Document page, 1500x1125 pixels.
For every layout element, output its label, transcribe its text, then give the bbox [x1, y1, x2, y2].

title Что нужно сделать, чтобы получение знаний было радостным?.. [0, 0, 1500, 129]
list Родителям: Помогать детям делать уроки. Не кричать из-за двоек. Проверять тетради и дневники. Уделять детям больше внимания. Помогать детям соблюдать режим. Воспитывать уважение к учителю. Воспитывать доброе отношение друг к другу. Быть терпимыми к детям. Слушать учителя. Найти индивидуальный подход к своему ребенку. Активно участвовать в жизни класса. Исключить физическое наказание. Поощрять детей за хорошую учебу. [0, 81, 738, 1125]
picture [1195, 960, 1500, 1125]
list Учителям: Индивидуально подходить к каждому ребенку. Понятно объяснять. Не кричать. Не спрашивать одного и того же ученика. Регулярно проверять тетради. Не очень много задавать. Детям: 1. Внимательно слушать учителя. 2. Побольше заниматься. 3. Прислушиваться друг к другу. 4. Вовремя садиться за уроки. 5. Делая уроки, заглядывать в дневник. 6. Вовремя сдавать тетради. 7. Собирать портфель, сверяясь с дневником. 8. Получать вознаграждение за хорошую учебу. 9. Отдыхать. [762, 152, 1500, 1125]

---

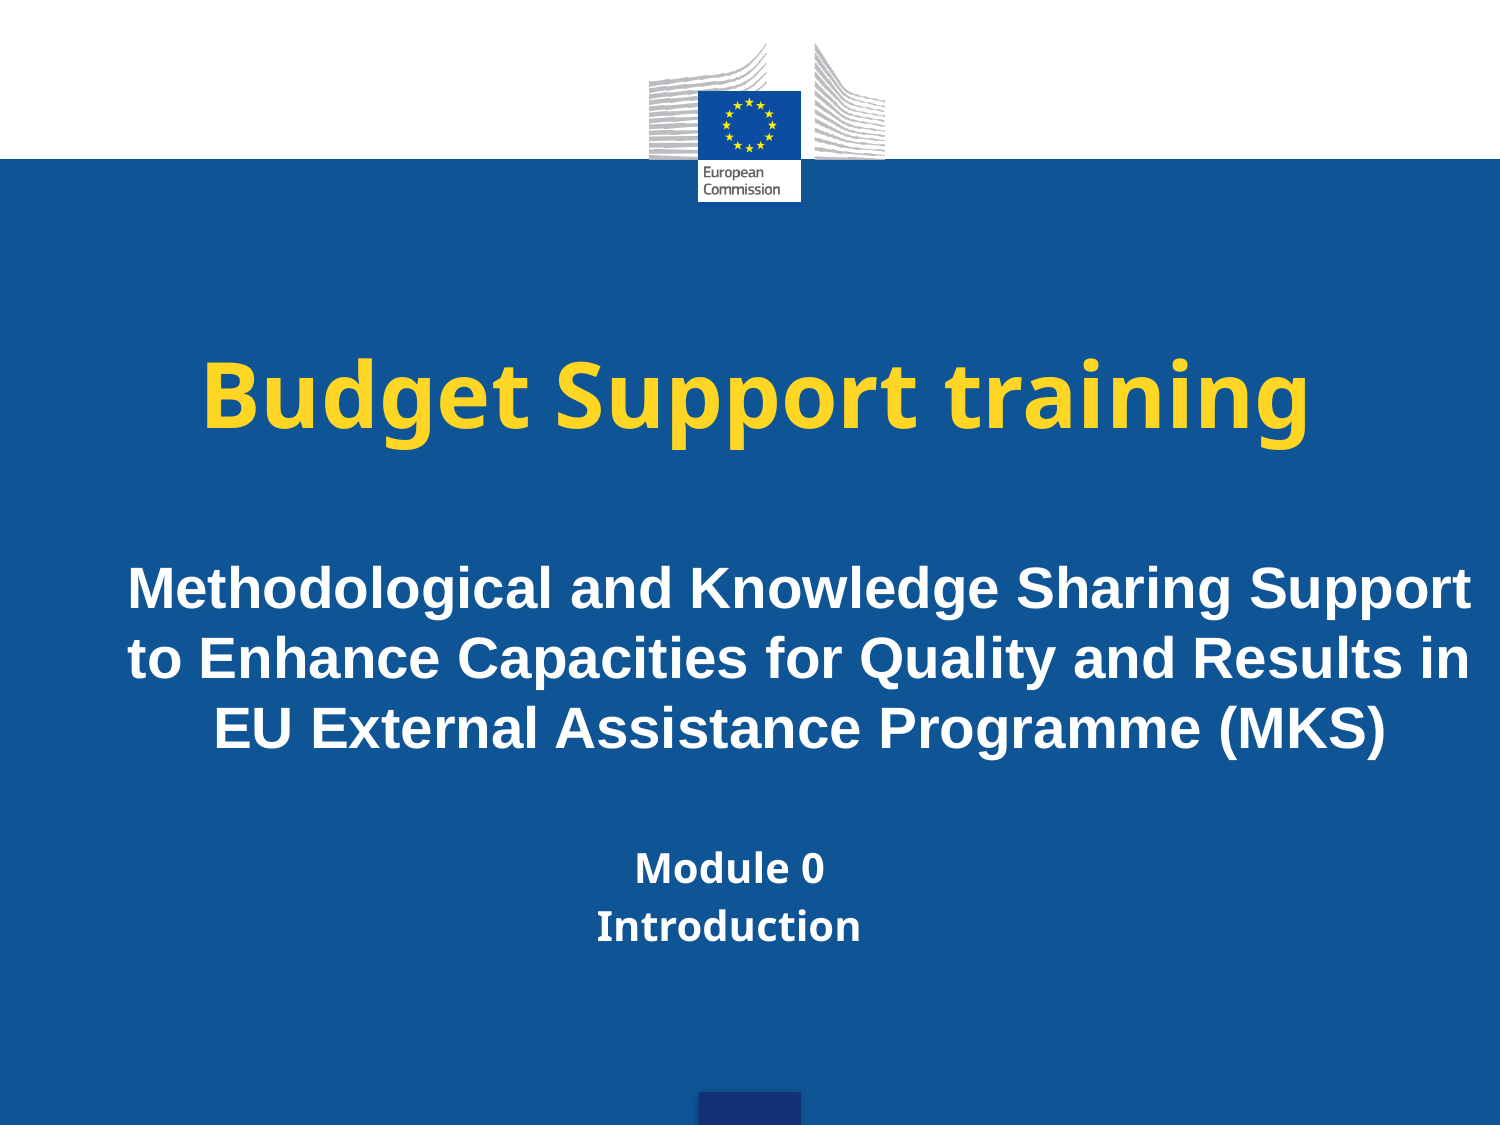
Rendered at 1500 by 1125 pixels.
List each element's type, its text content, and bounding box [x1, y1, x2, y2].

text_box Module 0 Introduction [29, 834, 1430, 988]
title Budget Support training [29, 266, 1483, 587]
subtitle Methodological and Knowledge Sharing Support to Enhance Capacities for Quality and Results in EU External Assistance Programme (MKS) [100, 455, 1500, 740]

Problem to solve » Find and copy each line of the material that holds the word "pixels".

Exercise answer »
Document page, 1500x1125 pixels.
Rendered at 1500 by 1125 pixels.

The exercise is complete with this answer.